LAM16060 - SI2022/1165: Other accountancy related issues
Reinsurance
For many entities holding reinsurance contracts, IFRS 17 represents a significant change. Common existing practice is to account for reinsurance contracts held using a ‘mirroring approach’, essentially matching reinsurance contract revenue, costs, assets and liabilities to the underlying insurance contracts. Under IFRS 17, a reinsurance contract is accounted for as a standalone contract, independent of the accounting for the underlying insurance contracts. It is not anticipated that this change will create any major issues for tax, and as such no additional rules have been introduced to deal with the change.
Insurance finance income or expenses
Insurance finance income or expenses, as defined in paragraph 87 of IFRS 17, should not, and are not expected to, be included within the I-E calculation as they represent movements in the value of an insurance contract asset or liability.
Other Comprehensive Income (OCI)
Under IFRS 17, there is an accounting policy choice as to whether to recognise insurance finance income or expenses in full in the income statement or disaggregate them between the income statement and OCI. Accounting entries recognised in OCI are not generally brought into account for tax purposes until they are subsequently recognised (“recycled”) in the income statement.
This means that, in certain limited circumstances, IFRS 17 accounting entries could be taken to OCI and not subsequently recycled to the income statement.

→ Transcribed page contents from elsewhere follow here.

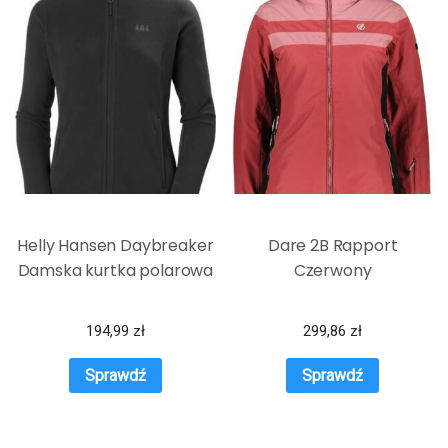
Helly Hansen Daybreaker
Dare 2B Rapport
Damska kurtka polarowa
Czerwony
194,99
zł
299,86
zł
Sprawdź
Sprawdź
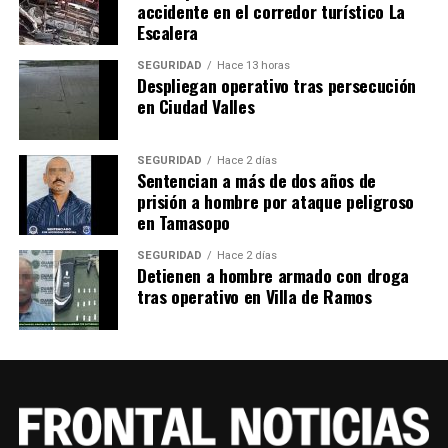
accidente en el corredor turístico La
TEMAS RELACIONADOS
FEATURED
Escalera
YA VIENE
Se abre gigantesco socavón en Zacatecas
SEGURIDAD
Hace 13 horas
Despliegan operativo tras persecución
NO TE PIERDAS
en Ciudad Valles
Estos son los días de asueto de AMLO en Navidad y Año
Nuevo
SEGURIDAD
Hace 2 días
Sentencian a más de dos años de
prisión a hombre por ataque peligroso
en Tamasopo
SEGURIDAD
Hace 2 días
Detienen a hombre armado con droga
tras operativo en Villa de Ramos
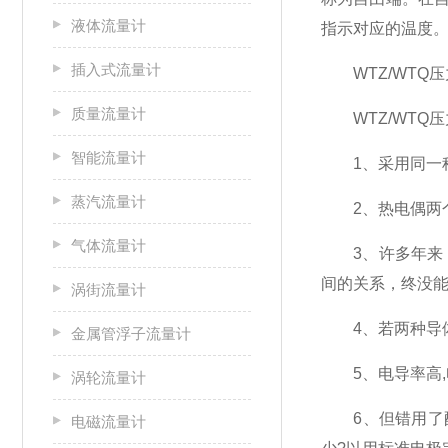
液体流量计
指示对应的温度
插入式流量计
WTZ/WTQ压
质量流量计
WTZ/WTQ
智能流量计
1、采用同一种
蒸汽流量计
2、热电偶两个接
气体流量计
3、许多年来，
间的关系，终没能
涡街流量计
4、若两种导体
金属管浮子流量计
5、电导率高,电
涡轮流量计
6、但错用了配套镍
电磁流量计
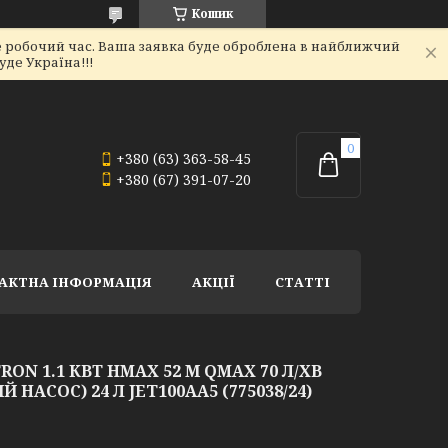
Кошик
не робочий час. Ваша заявка буде оброблена в найближчий
де Україна!!!
+380 (63) 363-58-45
+380 (67) 391-07-20
АКТНА ІНФОРМАЦІЯ
АКЦІЇ
СТАТТІ
ON 1.1 КВТ HMAX 52 М QMAX 70 Л/ХВ
АСОС) 24 Л JET100AA5 (775038/24)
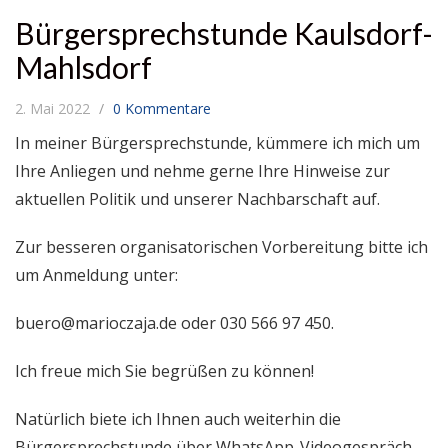
Bürgersprechstunde Kaulsdorf-
Mahlsdorf
2. Mai 2022
0 Kommentare
In meiner Bürgersprechstunde, kümmere ich mich um
Ihre Anliegen und nehme gerne Ihre Hinweise zur
aktuellen Politik und unserer Nachbarschaft auf.
Zur besseren organisatorischen Vorbereitung bitte ich
um Anmeldung unter:
buero@marioczaja.de oder 030 566 97 450.
Ich freue mich Sie begrüßen zu können!
Natürlich biete ich Ihnen auch weiterhin die
Bürgersprechstunde über WhatsApp-Videogespräch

To ensure that amounts are fully recognised for tax a rule analogous to CTA09/S320A was introduced in SI2022/1165/Regulation 12. It ensures that, where an insurance contract ceases to be recognised in accounts prepared under IFRS 17, any amounts remaining in OCI are brought into account for tax. Regulation 12 applies to all entities who report under IFRS 17, including general insurers and non-insurers.